Friday, April 18, 2003

Moderate Republicans to Bush: Lay off Labor

E.J. Dionne in the Washington Post writes today about moderate, pro-labor Republicans who oppose Bush Administration efforts to harass the labor movement by increasing the burden and complexity of the required LM-2 Financial Reporting form.

The Republicans wrote to Secretary of Labor Elaine Chao earlier this month, stating that: "'We believe that union resources are best utilized when representing members during negotiations or grievance handling, not adapting and complying with an unprecedented level of detailed financial information and government forms," they wrote. 'While we share your concern over the burden of government regulation of small businesses, we believe the same standard should apply to labor organizations as well.'"

Dionne describes the recent Administration-Labor relationship: "The reporting rules are just one of many swipes the administration has taken at organized labor. Last year's homeland security bill was held up by a single issue: whether employees of the new department would be guaranteed collective bargaining rights and civil service protections. The president opposed the guarantees. He used the issue to win the 2002 congressional elections, and he got the bill he wanted. The administration quickly deployed its enhanced powers to deny collective bargaining rights to 56,000 newly federalized airport screeners."

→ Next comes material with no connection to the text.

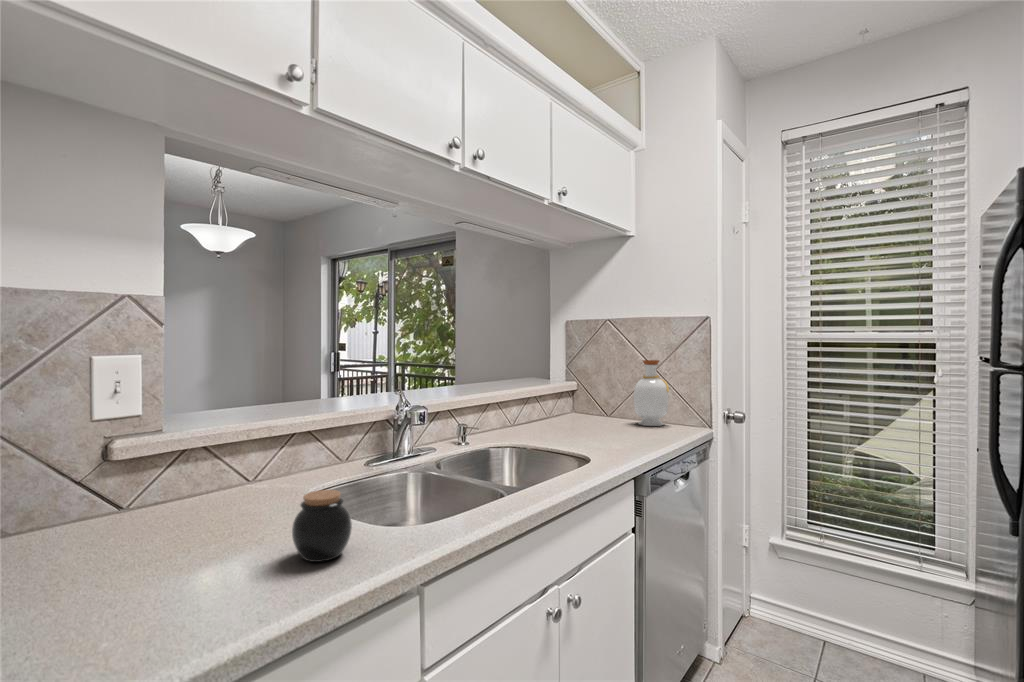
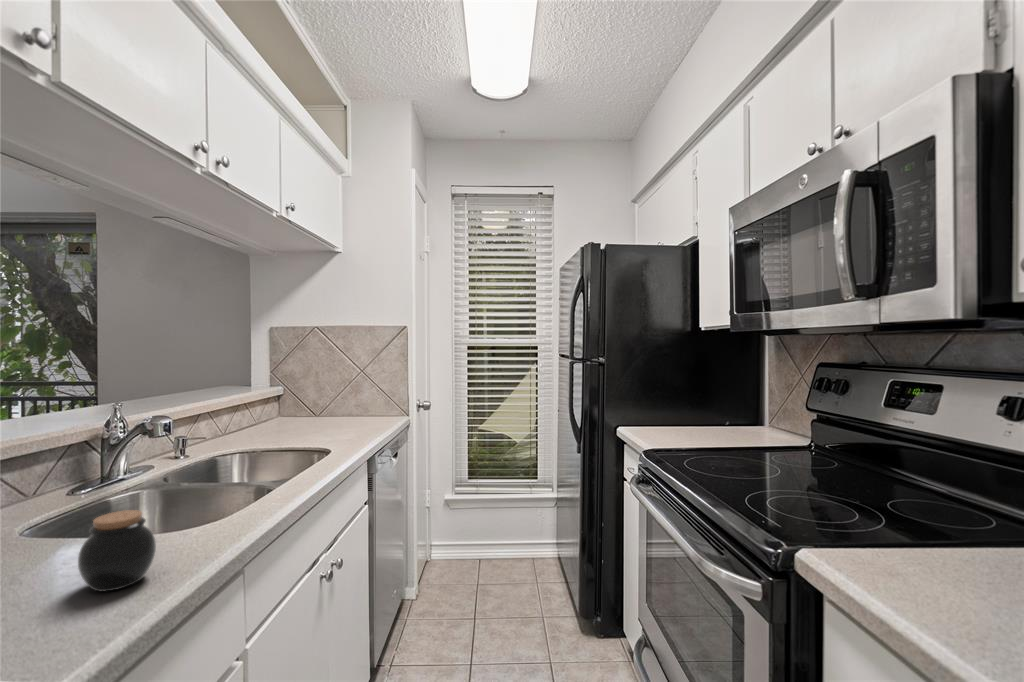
bottle: present [634,360,669,426] -> none [342,363,375,421]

Noting efforts by many labor leaders to get past the Ullico scandal by calling for the resignation of Ullico President Robert Georgine, Dionne concludes that: "American workers deserve honest unions. That means they also deserve an administration that doesn't see disabling the labor movement as one of its essential political goals. In their letter, the pro-labor Republicans argued that there are 'better ways to help rank-and-file members obtain useful information about their unions.' Too bad there's not much of an audience in these partisan days for such sweet reasonableness."